Batty Weber (1860–1940) worked both as a journalist and as an author of short stories, novels, plays and poems, contributing much to the development of Luxembourg culture. One of his most important contributions to Luxembourg's identity was his Abreisskalender or Tear-Off Calendar, a daily column he contributed from 1913 to 1940 to the "Luxembuger Zeitung", commenting on items of local cultural interest.

An important literary figure in the early 20th century was Nikolaus Welter (1871–1951), who addressed Luxembourg issues in his German-language plays including Die Söhne des Öslings (1904) and as a poet in Hochofen (1913). Welter is also regarded as Luxembourg's first literary historian.

==Contemporary literature==

After a rather quiet period following the Second World War, Anise Koltz (born 1928) began her literary career in the 1950s, initially writing fairy tales in German and Luxembourgish. However, in the 1970s, after the death of her husband who had been tortured by the Nazis, she turned exclusively to writing poetry in French. Her books have been widely published and translated into several languages. In 1998, she was awarded the Prix Guillaume Apollinaire for Le mur du son.

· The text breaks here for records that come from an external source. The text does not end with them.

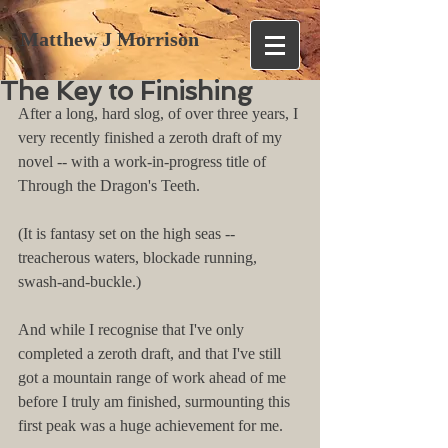
Matthew J Morrison
The Key to Finishing
After a long, hard slog, of over three years, I 
very recently finished a zeroth draft of my 
novel -- with a work-in-progress title of 
Through the Dragon's Teeth.
(It is fantasy set on the high seas -- 
treacherous waters, blockade running, 
swash-and-buckle.)
And while I recognise that I've only 
completed a zeroth draft, and that I've still 
got a mountain range of work ahead of me 
before I truly am finished, surmounting this 
first peak was a huge achievement for me.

Koltz has done much to create interest in Luxembourg writers through her annual Journées littéraires de Mondorf (Mondorf Literary Days) which she launched in 1963. She is now widely considered the country's most important contemporary author.

Jean Portante (born 1950) is a successful contemporary poet and novelist, not just in Luxembourg but in the wider French-speaking world. Brought up in an Italian immigrant family, he chose French as the language for his works. While primarily known as a poet, he has also written short stories, plays, screenplays and novels. He has also translated the works of Juan Gelman and Gonzalo Rojas into French. Jean Krier, writing poetry in German, was awarded both the German Chamisso Prize and the Luxembourg Servais Prize in 2011 for his Herzens Lust Spiele.

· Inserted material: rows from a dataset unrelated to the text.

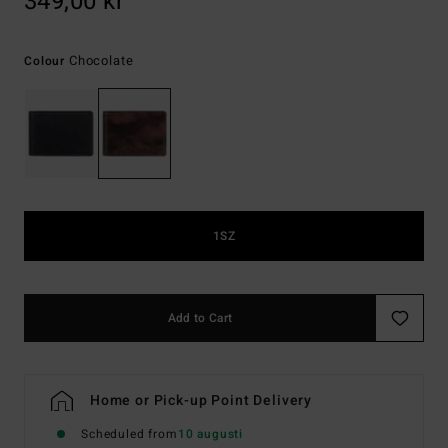
349,00 kr
Chocolate
Colour
1SZ
Add to Cart
Home or Pick-up Point Delivery
Scheduled from
10 augusti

==Novels in Luxembourgish==

Luxembourgish literature was long confined to poetry and the theatre, but in the 1980s, as a result of the movement to make Luxembourgish an official language, Guy Rewenig (born 1947) and Roger Manderscheid (1933–2010) both wrote novels in Luxembourgish. Rewenig's Hannert dem Atlantik (1985) broke new ground as the first novel written in the local language. The story of Jemp Medinger, a street sweeper, it is a critical account of the problems of family life and the authoritarian structures of politics and society, adapting the "stream of consciousness" technique to experiment with the Luxembourgish lexicon.

Manderscheid's childhood trilogy Schacko klak, De papagei um kâschtebam and Feier a flam, published in 1988, surprisingly sold 3,000 copies. "Schacko klak" is in fact a kind of autobiography told by an outsider. The title is a play on words reminding the reader of both a top hat (from French) and a military helmet (from German) but it is simply a nickname for the author alluding to his rounded bald head. Manderscheid's book reveals the author's consciousness of language use in Luxembourg, describing comical incidents with German soldiers in the war as well as the rather artificial use of French (based essentially on the language taught in the classroom). His use of Luxembourgish allows him to achieve this most effectively.

These initiatives led to a wider interest in writing novels in Luxembourgish. Among those published since 1990 are Frascht by Nico Helminger, Angscht virum Groussen Tunn, by Jean-Michel Treinen, Perl oder Pica by Jhemp Hoscheit, Iwwer Waasser by Georges Hausemer, and a number of novels by Josy Braun including Porto fir d'Affekoten and Kréiwénkel.

==Literature prizes==

Luxembourg has two major literature prizes: the Servais Prize which has been awarded annually since 1992 to a Luxembourg author for a specific work; and the Batty Weber Prize, considered to be the national literary prize, which has been awarded once every three years since 1987 to a Luxembourg author for his entire literary work.